#### [Data shown]

┏━━

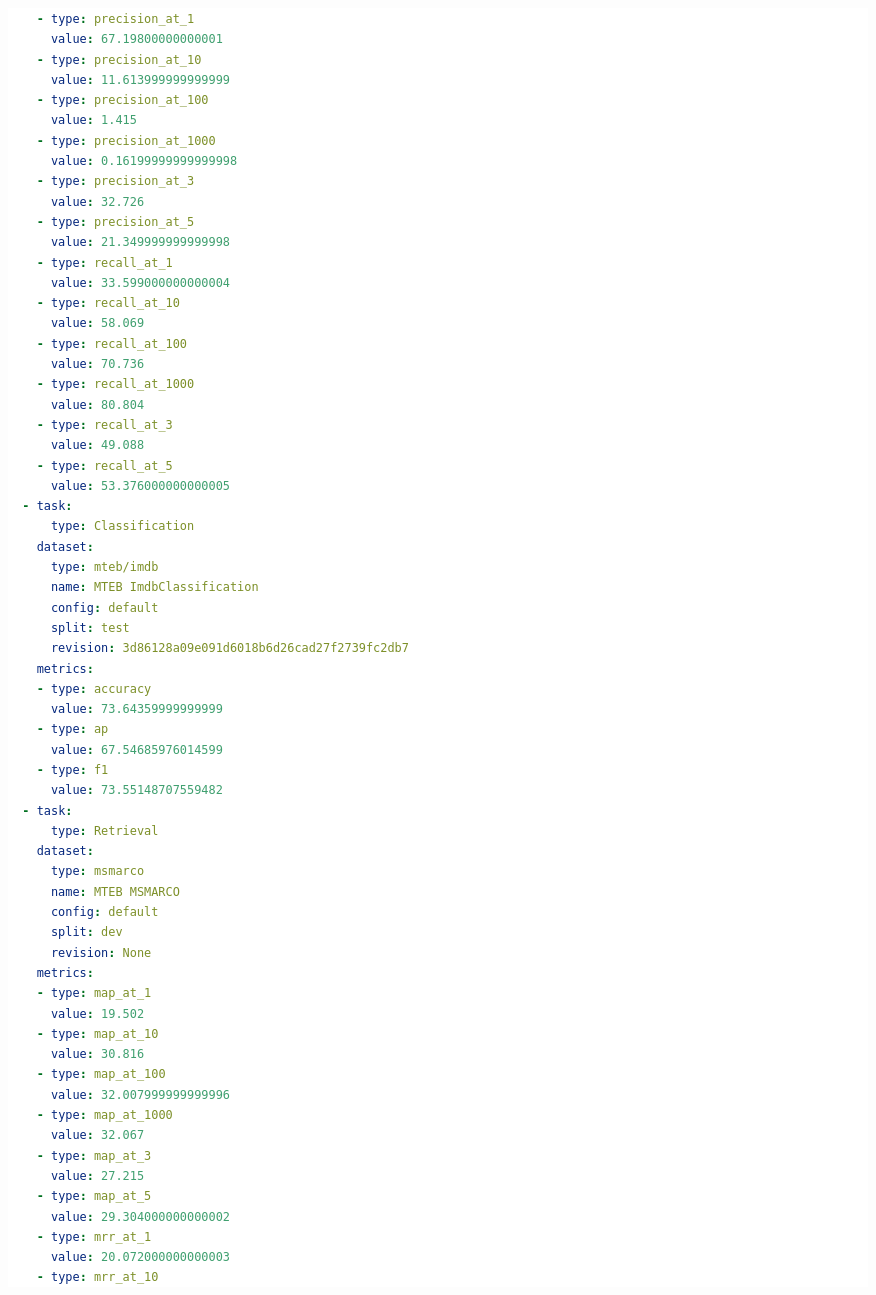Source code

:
 ```yaml
    - type: precision_at_1
      value: 67.19800000000001
    - type: precision_at_10
      value: 11.613999999999999
    - type: precision_at_100
      value: 1.415
    - type: precision_at_1000
      value: 0.16199999999999998
    - type: precision_at_3
      value: 32.726
    - type: precision_at_5
      value: 21.349999999999998
    - type: recall_at_1
      value: 33.599000000000004
    - type: recall_at_10
      value: 58.069
    - type: recall_at_100
      value: 70.736
    - type: recall_at_1000
      value: 80.804
    - type: recall_at_3
      value: 49.088
    - type: recall_at_5
      value: 53.376000000000005
  - task:
      type: Classification
    dataset:
      type: mteb/imdb
      name: MTEB ImdbClassification
      config: default
      split: test
      revision: 3d86128a09e091d6018b6d26cad27f2739fc2db7
    metrics:
    - type: accuracy
      value: 73.64359999999999
    - type: ap
      value: 67.54685976014599
    - type: f1
      value: 73.55148707559482
  - task:
      type: Retrieval
    dataset:
      type: msmarco
      name: MTEB MSMARCO
      config: default
      split: dev
      revision: None
    metrics:
    - type: map_at_1
      value: 19.502
    - type: map_at_10
      value: 30.816
    - type: map_at_100
      value: 32.007999999999996
    - type: map_at_1000
      value: 32.067
    - type: map_at_3
      value: 27.215
    - type: map_at_5
      value: 29.304000000000002
    - type: mrr_at_1
      value: 20.072000000000003
    - type: mrr_at_10
```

┗━━

#### [What needs to be done]
Could you reproduce every record above exactly, leaving out the pictures?

#### [Solution]
Source code

:
 ```yaml
    - type: precision_at_1
      value: 67.19800000000001
    - type: precision_at_10
      value: 11.613999999999999
    - type: precision_at_100
      value: 1.415
    - type: precision_at_1000
      value: 0.16199999999999998
    - type: precision_at_3
      value: 32.726
    - type: precision_at_5
      value: 21.349999999999998
    - type: recall_at_1
      value: 33.599000000000004
    - type: recall_at_10
      value: 58.069
    - type: recall_at_100
      value: 70.736
    - type: recall_at_1000
      value: 80.804
    - type: recall_at_3
      value: 49.088
    - type: recall_at_5
      value: 53.376000000000005
  - task:
      type: Classification
    dataset:
      type: mteb/imdb
      name: MTEB ImdbClassification
      config: default
      split: test
      revision: 3d86128a09e091d6018b6d26cad27f2739fc2db7
    metrics:
    - type: accuracy
      value: 73.64359999999999
    - type: ap
      value: 67.54685976014599
    - type: f1
      value: 73.55148707559482
  - task:
      type: Retrieval
    dataset:
      type: msmarco
      name: MTEB MSMARCO
      config: default
      split: dev
      revision: None
    metrics:
    - type: map_at_1
      value: 19.502
    - type: map_at_10
      value: 30.816
    - type: map_at_100
      value: 32.007999999999996
    - type: map_at_1000
      value: 32.067
    - type: map_at_3
      value: 27.215
    - type: map_at_5
      value: 29.304000000000002
    - type: mrr_at_1
      value: 20.072000000000003
    - type: mrr_at_10
```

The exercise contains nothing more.